Data for processing:
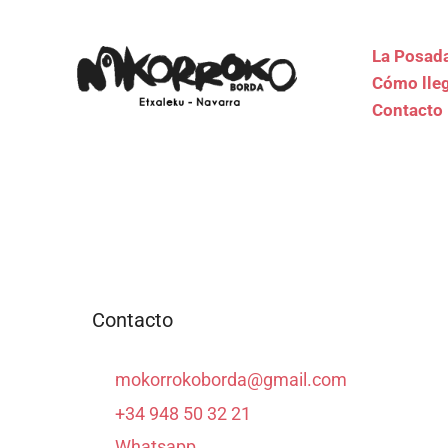
La Posad
Cómo lle
Contacto
Contacto
mokorrokoborda@gmail.com
+34 948 50 32 21
Whatsapp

What to produce: Copy the text of the material with "Contact" in place of "Contacto" wherever it appears, changing nothing else. Leave the pictures out.

Solution for this problem:
La Posad
Cómo lle
Contact
Contact
mokorrokoborda@gmail.com
+34 948 50 32 21
Whatsapp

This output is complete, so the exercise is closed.